→ The problem
For every entry below, give it back exactly and leave out any image.

Start of Data supplied

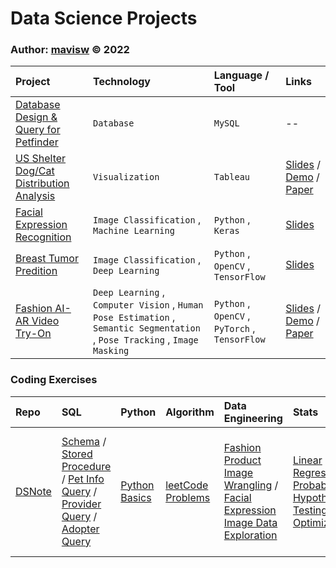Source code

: # Data Science Projects
### Author: [mavisw](https://github.com/mavisw) &copy; 2022

|    Project   |   Technology  |   Language / Tool  |        Links       |
|:-------------| :------------ | :----------------  | :----------------  |
| [Database Design & Query for Petfinder](https://github.com/mavis-wang/Petfinder-Database-Design) | `Database` | `MySQL` | -- |
| [US Shelter Dog/Cat Distribution Analysis](https://github.com/mavis-wang/US-Animal-Shelter-Overcrowding-Geo-Analysis) | `Visualization` | `Tableau` | [Slides](https://docs.google.com/presentation/d/1ztvoWKKZVsUheLe6urNnDhgU-r4WxpO5TIHfdwet1go/present?usp=sharing) / [Demo](https://public.tableau.com/views/2020USShelterAnimalIntakeDistribution/StoryIntakes?:language=en-US&:display_count=n&:origin=viz_share_link) / [Paper](https://drive.google.com/file/d/1U1IgSvrPaZtgYW8EHAGIstILcexSUzm-/view?usp=sharing)|
| [Facial Expression Recognition](https://github.com/mavis-wang/Facial-Expression-Recognition-Classification) | `Image Classification` , `Machine Learning` | `Python` , `Keras` | [Slides](https://github.com/mavis-wang/Facial-Expression-Recognition-Classification/blob/main/T2_Facial_Expression%20Recognition_Results.pdf)|
| [Breast Tumor Predition](https://github.com/mavis-wang/Breast-Tumor-Classification-on-PCam) | `Image Classification` , `Deep Learning` | `Python` , `OpenCV` , `TensorFlow` | [Slides](https://github.com/mavis-wang/Breast-Tumor-Classification-on-PCam/blob/main/PCam_slides.pdf)|
| [Fashion AI-AR Video Try-On](https://github.com/SJSUMS/SMART-MIRROR-FASHION-AI_SMFAI) | `Deep Learning` , `Computer Vision` , `Human Pose Estimation` , `Semantic Segmentation` , `Pose Tracking` , `Image Masking` | `Python` , `OpenCV` , `PyTorch` , `TensorFlow` | [Slides](https://docs.google.com/presentation/d/1E7Yp80WgeTmb1xrBq-GbTdtRsQMCSD1jUvzFqo3Tu9I/present?usp=sharing) / [Demo](https://www.youtube.com/watch?v=6Am-NE1LYes) / [Paper](https://drive.google.com/file/d/1AnocCvgEmQP2fdZu_HuTD_Mg2Pc4YmuU/view?usp=sharing)|

### Coding Exercises

|      Repo    |     SQL    |      Python     |     Algorithm     |  Data Engineering | Stats | ML/DL  |
|:-------------| :--------- | :------------  | :---------------  | :--------  | :--------  | :--------  |
|  [DSNote](https://github.com/mavis-wang/DSNotes) | [Schema](https://github.com/mavis-wang/DSNotes/blob/main/demo/DB_schema.sql) / [Stored Procedure](https://github.com/mavis-wang/DSNotes/blob/main/demo/DB_stored_procedure.sql) / [Pet Info Query](https://github.com/mavis-wang/DSNotes/blob/main/demo/DB_pet_Queries.sql) / [Provider Query](https://github.com/mavis-wang/DSNotes/blob/main/demo/DB_Provider_Queries.sql) / [Adopter Query](https://github.com/mavis-wang/DSNotes/blob/main/demo/DB_adopter_Queries.sql) | [Python Basics](https://github.com/mavis-wang/DSNotes/tree/main/01%20Basics) | [leetCode Problems](https://github.com/mavis-wang/DSNotes/tree/main/leetCode_problems) | [Fashion Product Image Wrangling](https://github.com/mavis-wang/DSNotes/blob/main/demo/dataEng_FashionProductItem.ipynb) / [Facial Expression Image Data Exploration](FER_dataPrep.ipynb) | [Linear Regression](https://github.com/mavis-wang/DSNotes/blob/main/demo/stats_linearReg.ipynb) / [Probability Hypothesis Testing](https://github.com/mavis-wang/DSNotes/blob/main/demo/stats_prob_hypo.ipynb) / [Optimization](https://github.com/mavis-wang/DSNotes/blob/main/demo/stats_optimization.ipynb) | [Human Pose Detaction](https://github.com/mavis-wang/DSNotes/blob/main/demo/Human_Pose_Detection_DL.ipynb) / [Facial Expression Recognition](https://github.com/mavis-wang/DSNotes/blob/main/demo/FER_Ensemble_DL.ipynb) / [Breast Cancer Prediction (big data)](https://github.com/mavis-wang/DSNotes/blob/main/demo/Breast_Cancer_Prediction_DL.ipynb)|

End of Data supplied

→ Response area
Source code

: # Data Science Projects
### Author: [mavisw](https://github.com/mavisw) &copy; 2022

|    Project   |   Technology  |   Language / Tool  |        Links       |
|:-------------| :------------ | :----------------  | :----------------  |
| [Database Design & Query for Petfinder](https://github.com/mavis-wang/Petfinder-Database-Design) | `Database` | `MySQL` | -- |
| [US Shelter Dog/Cat Distribution Analysis](https://github.com/mavis-wang/US-Animal-Shelter-Overcrowding-Geo-Analysis) | `Visualization` | `Tableau` | [Slides](https://docs.google.com/presentation/d/1ztvoWKKZVsUheLe6urNnDhgU-r4WxpO5TIHfdwet1go/present?usp=sharing) / [Demo](https://public.tableau.com/views/2020USShelterAnimalIntakeDistribution/StoryIntakes?:language=en-US&:display_count=n&:origin=viz_share_link) / [Paper](https://drive.google.com/file/d/1U1IgSvrPaZtgYW8EHAGIstILcexSUzm-/view?usp=sharing)|
| [Facial Expression Recognition](https://github.com/mavis-wang/Facial-Expression-Recognition-Classification) | `Image Classification` , `Machine Learning` | `Python` , `Keras` | [Slides](https://github.com/mavis-wang/Facial-Expression-Recognition-Classification/blob/main/T2_Facial_Expression%20Recognition_Results.pdf)|
| [Breast Tumor Predition](https://github.com/mavis-wang/Breast-Tumor-Classification-on-PCam) | `Image Classification` , `Deep Learning` | `Python` , `OpenCV` , `TensorFlow` | [Slides](https://github.com/mavis-wang/Breast-Tumor-Classification-on-PCam/blob/main/PCam_slides.pdf)|
| [Fashion AI-AR Video Try-On](https://github.com/SJSUMS/SMART-MIRROR-FASHION-AI_SMFAI) | `Deep Learning` , `Computer Vision` , `Human Pose Estimation` , `Semantic Segmentation` , `Pose Tracking` , `Image Masking` | `Python` , `OpenCV` , `PyTorch` , `TensorFlow` | [Slides](https://docs.google.com/presentation/d/1E7Yp80WgeTmb1xrBq-GbTdtRsQMCSD1jUvzFqo3Tu9I/present?usp=sharing) / [Demo](https://www.youtube.com/watch?v=6Am-NE1LYes) / [Paper](https://drive.google.com/file/d/1AnocCvgEmQP2fdZu_HuTD_Mg2Pc4YmuU/view?usp=sharing)|

### Coding Exercises

|      Repo    |     SQL    |      Python     |     Algorithm     |  Data Engineering | Stats | ML/DL  |
|:-------------| :--------- | :------------  | :---------------  | :--------  | :--------  | :--------  |
|  [DSNote](https://github.com/mavis-wang/DSNotes) | [Schema](https://github.com/mavis-wang/DSNotes/blob/main/demo/DB_schema.sql) / [Stored Procedure](https://github.com/mavis-wang/DSNotes/blob/main/demo/DB_stored_procedure.sql) / [Pet Info Query](https://github.com/mavis-wang/DSNotes/blob/main/demo/DB_pet_Queries.sql) / [Provider Query](https://github.com/mavis-wang/DSNotes/blob/main/demo/DB_Provider_Queries.sql) / [Adopter Query](https://github.com/mavis-wang/DSNotes/blob/main/demo/DB_adopter_Queries.sql) | [Python Basics](https://github.com/mavis-wang/DSNotes/tree/main/01%20Basics) | [leetCode Problems](https://github.com/mavis-wang/DSNotes/tree/main/leetCode_problems) | [Fashion Product Image Wrangling](https://github.com/mavis-wang/DSNotes/blob/main/demo/dataEng_FashionProductItem.ipynb) / [Facial Expression Image Data Exploration](FER_dataPrep.ipynb) | [Linear Regression](https://github.com/mavis-wang/DSNotes/blob/main/demo/stats_linearReg.ipynb) / [Probability Hypothesis Testing](https://github.com/mavis-wang/DSNotes/blob/main/demo/stats_prob_hypo.ipynb) / [Optimization](https://github.com/mavis-wang/DSNotes/blob/main/demo/stats_optimization.ipynb) | [Human Pose Detaction](https://github.com/mavis-wang/DSNotes/blob/main/demo/Human_Pose_Detection_DL.ipynb) / [Facial Expression Recognition](https://github.com/mavis-wang/DSNotes/blob/main/demo/FER_Ensemble_DL.ipynb) / [Breast Cancer Prediction (big data)](https://github.com/mavis-wang/DSNotes/blob/main/demo/Breast_Cancer_Prediction_DL.ipynb)|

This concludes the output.